In a story that will be published this month in B, the semiannual College of Business magazine, Vang writes that “the overall macro economy today is not all that dire.” He points out that the official definition of a recession is two consecutive quarters of negative economic growth – and we have not had even one such quarter yet this year; that unemployment today is historically lower than during other difficult times; and that productivity rose 2.6 percent in the first quarter.

The difficulty in forecasting the impact of a McCain or Obama presidency on the economy “is that neither camp is being overly speci
fic on policy details,” Vang writes. The winner likely will have to deal with a Democratic Congress, and thus he expects an end to the 2001 tax cuts and that there will be continued substantial government spending, including military spending because of geopolitical realities.

“A historical perspective is necessary when looking at the problems in our financial and real estate sectors,” Vang writes. “Few people seem to realize that more than 2,000 financial institutions had to be closed during the 1980s and substantial economic growth occurred anyway.

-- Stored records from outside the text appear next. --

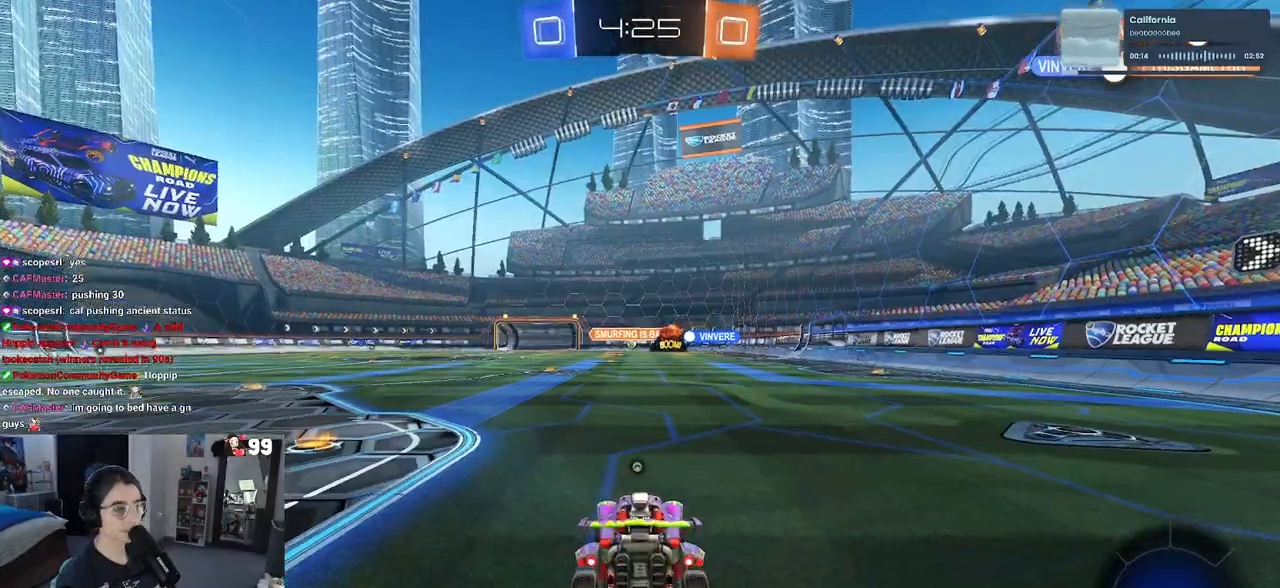
{"buttons": ["TRIANGLE", "R2"], "left_stick": "left", "right_stick": "center", "events": [[383, "left_stick", "left"], [450, "TRIANGLE", "down"]]}
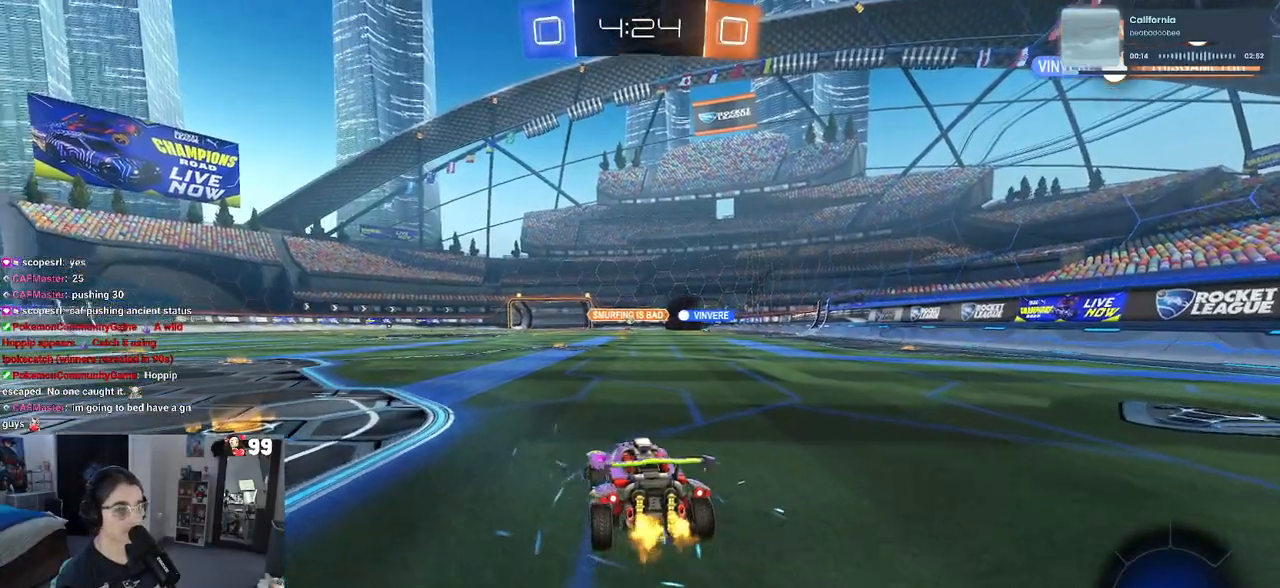
{"buttons": ["R2"], "left_stick": "left", "right_stick": "center", "events": [[33, "TRIANGLE", "up"]]}
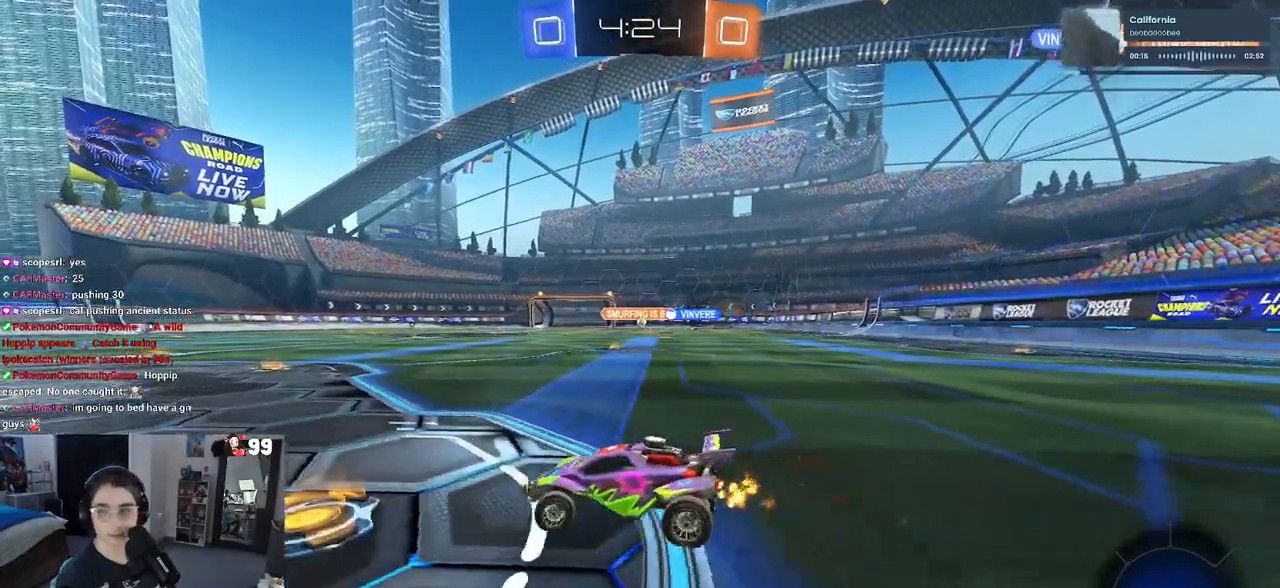
{"buttons": ["R2"], "left_stick": "down-right", "right_stick": "center", "events": [[33, "SQUARE", "down"], [133, "SQUARE", "up"], [350, "left_stick", "down-right"]]}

“While people may be worried by the recent fall in real estate prices, before the decline the value of typical residential homes had increased over 80 percent from 2000, so most homeowners still have considerable equity. Additionally, subprime loans may have made up a substantial amount of newly created mortgages, but they are still a very, very small fraction of the total existing mortgages

Vang’s bottom line: He expects a period of flat economic activity after the election and economic growth between 0 and 1 percent in 2009, thanks to currently low interest rates and lower gasoline prices.